▸ **Materials provided**
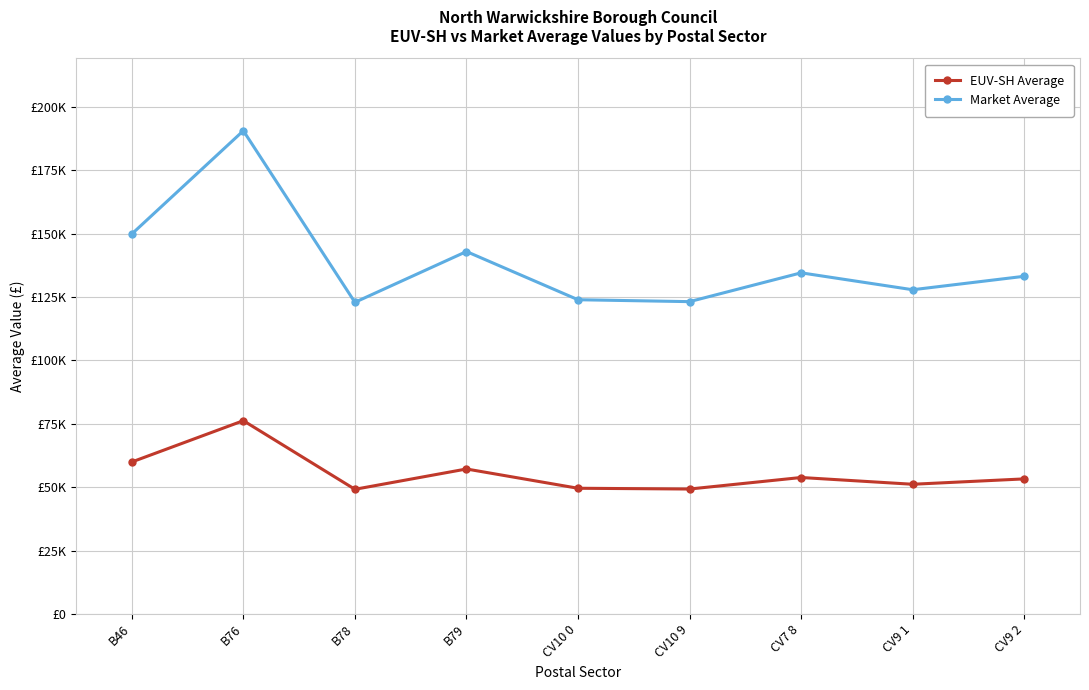

At which category does Market Average reach its first local peak?

B76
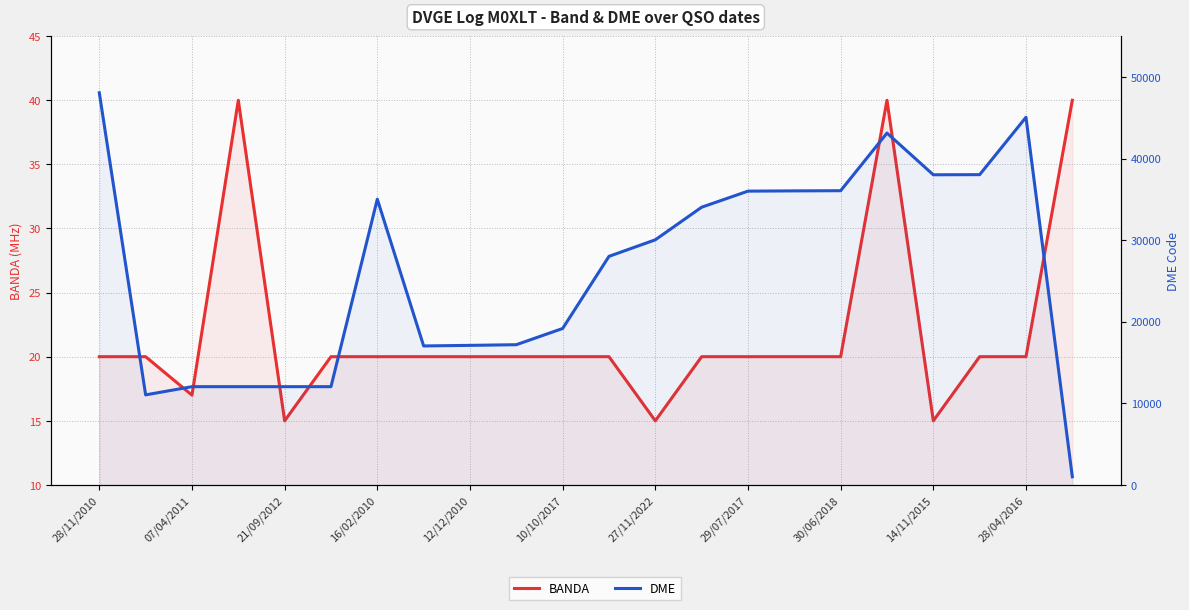

Which series has the largest total across all categories?

DME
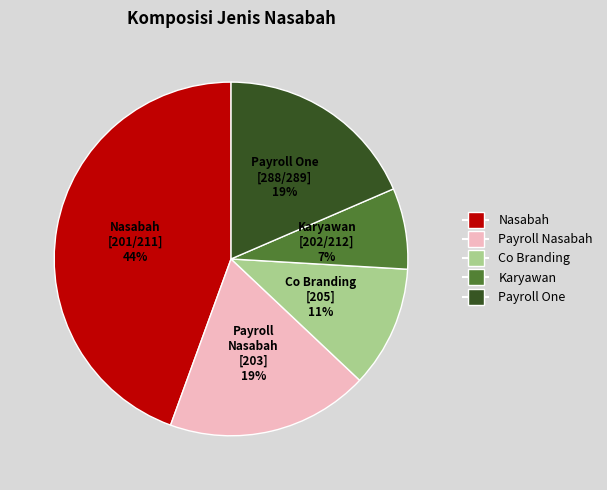

Does Nasabah represent more than half of the total?

No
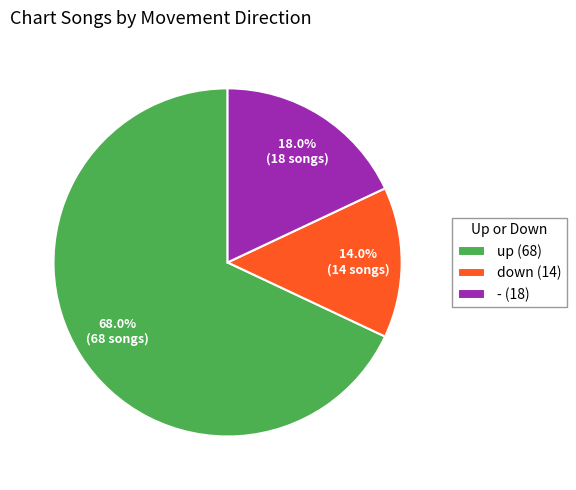

Combined, what portion of the pie is up and down?

82.0%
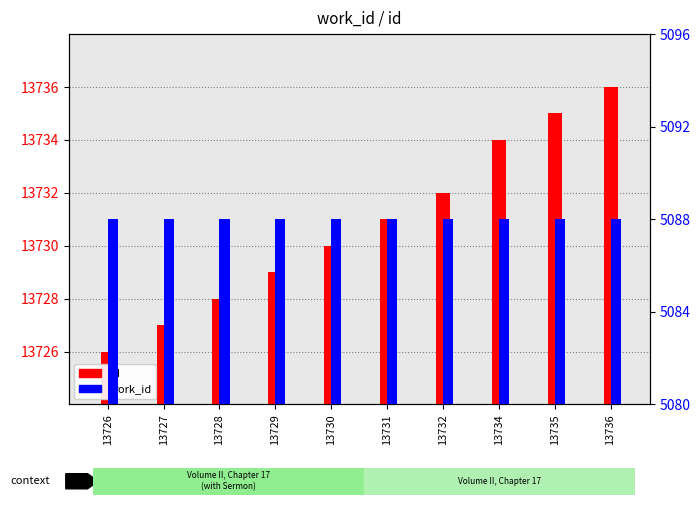

How many series are shown in this chart?

2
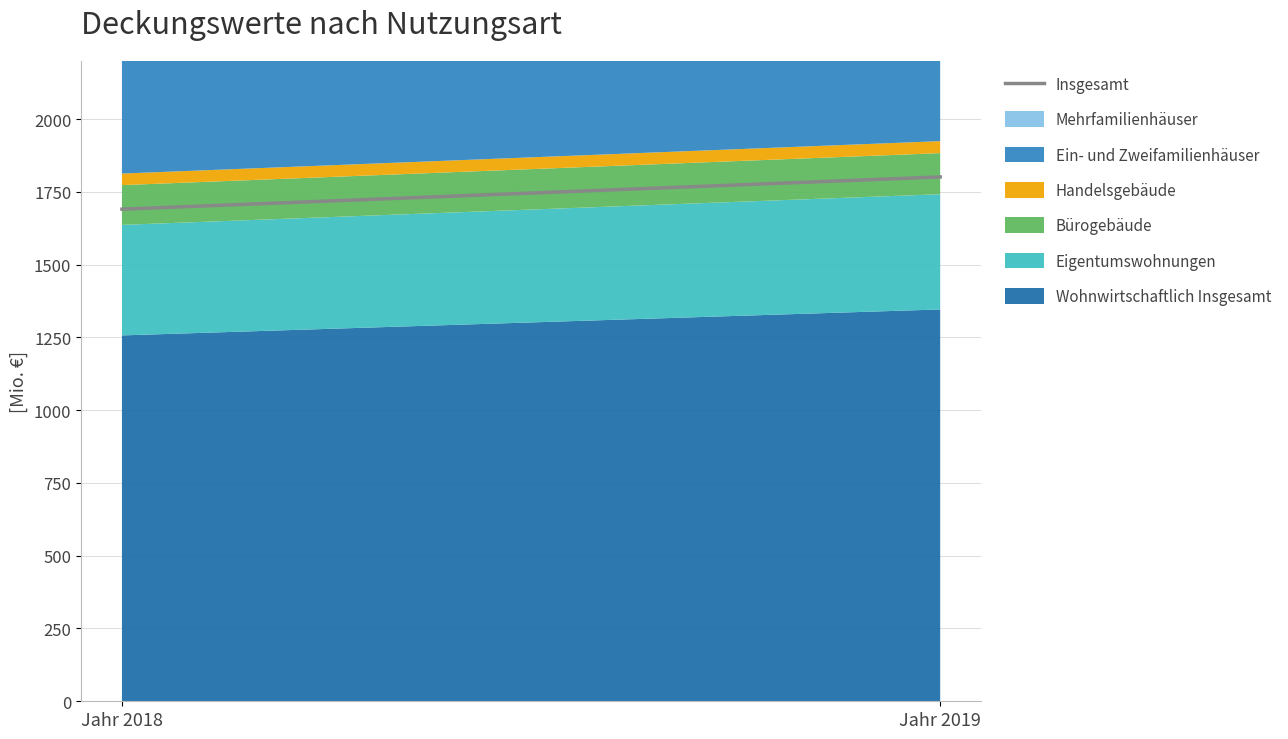

What is the value of the 2nd point from the left?

1801.0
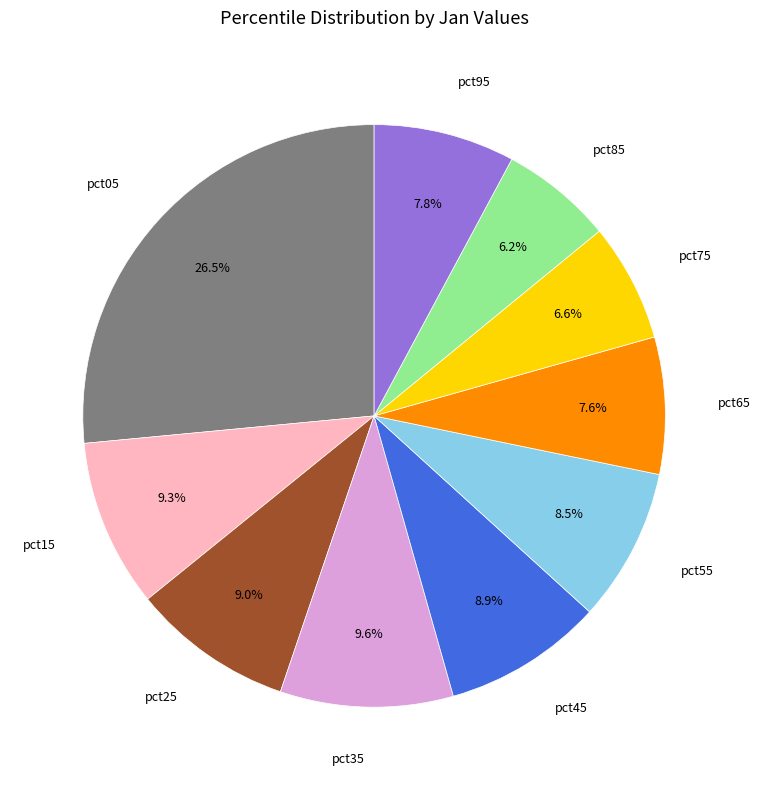

Is there a majority slice in this chart?

No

▸ **Exercise description**
Reproduce the lines above verbatim, omitting the pictures.

▸ **Exercise solution**
At which category does Market Average reach its first local peak?

B76

Which series has the largest total across all categories?

DME

Does Nasabah represent more than half of the total?

No

Combined, what portion of the pie is up and down?

82.0%

How many series are shown in this chart?

2

What is the value of the 2nd point from the left?

1801.0

Is there a majority slice in this chart?

No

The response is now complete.